Effective Field Theory Perspective On King Non-linearity
Benoît Assi, Sam Carey, Sebastian Jäger, Gabriel Lee, Gil Paz, Gilad Perez, Jure Zupan
TL;DR
The paper develops an effective field theory framework that systematically separates nuclear (SM) and atomic (QED) physics in King non-linearity of isotope shifts. By matching the Standard Model onto scalar NRQED in the infinite-nuclear-mass limit and then onto quantum-mechanical potentials, it expresses nuclear effects through a small set of Wilson coefficients tied to moments ⟨r^2⟩, ⟨r^4⟩ and to α_E, β_M, with the long-range piece arising from nuclear polarizability as a 1/r^4 potential.
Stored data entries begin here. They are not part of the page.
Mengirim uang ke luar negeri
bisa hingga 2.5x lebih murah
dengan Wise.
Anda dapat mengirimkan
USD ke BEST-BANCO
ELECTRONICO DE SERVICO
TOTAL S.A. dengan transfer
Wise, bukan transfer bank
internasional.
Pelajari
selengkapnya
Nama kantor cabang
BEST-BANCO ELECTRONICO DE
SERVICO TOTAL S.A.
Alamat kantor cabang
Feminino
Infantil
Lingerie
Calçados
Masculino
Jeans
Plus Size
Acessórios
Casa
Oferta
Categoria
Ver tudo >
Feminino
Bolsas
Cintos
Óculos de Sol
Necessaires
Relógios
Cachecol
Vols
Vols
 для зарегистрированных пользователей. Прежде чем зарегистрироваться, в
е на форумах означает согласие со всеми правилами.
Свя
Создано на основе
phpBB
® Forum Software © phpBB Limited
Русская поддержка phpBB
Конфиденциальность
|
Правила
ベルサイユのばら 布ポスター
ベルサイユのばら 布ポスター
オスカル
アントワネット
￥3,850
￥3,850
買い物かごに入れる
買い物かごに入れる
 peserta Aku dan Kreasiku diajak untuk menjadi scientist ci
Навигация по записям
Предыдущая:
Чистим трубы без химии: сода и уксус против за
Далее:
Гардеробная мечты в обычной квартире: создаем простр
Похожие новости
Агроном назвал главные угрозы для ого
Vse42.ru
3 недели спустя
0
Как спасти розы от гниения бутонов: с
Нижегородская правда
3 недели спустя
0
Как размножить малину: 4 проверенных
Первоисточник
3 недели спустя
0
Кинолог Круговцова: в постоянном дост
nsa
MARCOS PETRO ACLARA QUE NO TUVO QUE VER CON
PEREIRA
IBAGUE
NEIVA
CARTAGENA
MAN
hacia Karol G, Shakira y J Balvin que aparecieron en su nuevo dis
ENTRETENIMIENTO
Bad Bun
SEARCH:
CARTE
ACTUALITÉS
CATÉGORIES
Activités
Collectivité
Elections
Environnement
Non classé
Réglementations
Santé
It shows that the controversial ⟨r^2⟩^2 contribution originates only at second order in quantum-mechanical perturbation theory and requires the full spectrum, while polarizability provides the leading SM source of King NL for current precision. The formalism clarifies which SM corrections affect King NL in hydrogen-like atoms, enabling precision inference about heavy nuclei and setting a clean stage to search for fifth forces in isotope-shift data.
Abstract
Precision spectroscopic measurements of isotope shifts have recently reached a high level of accuracy. Tests of King non-linearity (NL) along isotope chains have been proposed as a tool to search for fifth-force mediators. At the same time, these tests can potentially teach us about the structure of heavy nuclei at unprecedented precision, where King NL has already been observed in several systems. A robust interpretation of the existing data, however, is hampered by incomplete control over the Standard Model (SM) contributions. We develop a systematic effective field theory framework, matching the SM onto scalar non-relativistic QED in the infinite nuclear mass limit and then onto quantum-mechanical potentials. This approach organizes all nuclear effects into a small set of Wilson coefficients and cleanly separates short- and long-distance physics. We show that the commonly used treatment of the $\langle r^2\rangle^2$ term needs to be reconsidered, as it arises only at second-order in perturbation theory, and we derive the long-range $1/r^4$ potential from nuclear polarizability. Applying the framework to hydrogen-like systems, we provide a transparent classification of SM sources of King NL relevant for current and future isotope-shift experiments. The formalism can be applied to learn about the shape of the heavy scalar nuclei at a higher level of precision and detail than what was previously attainable.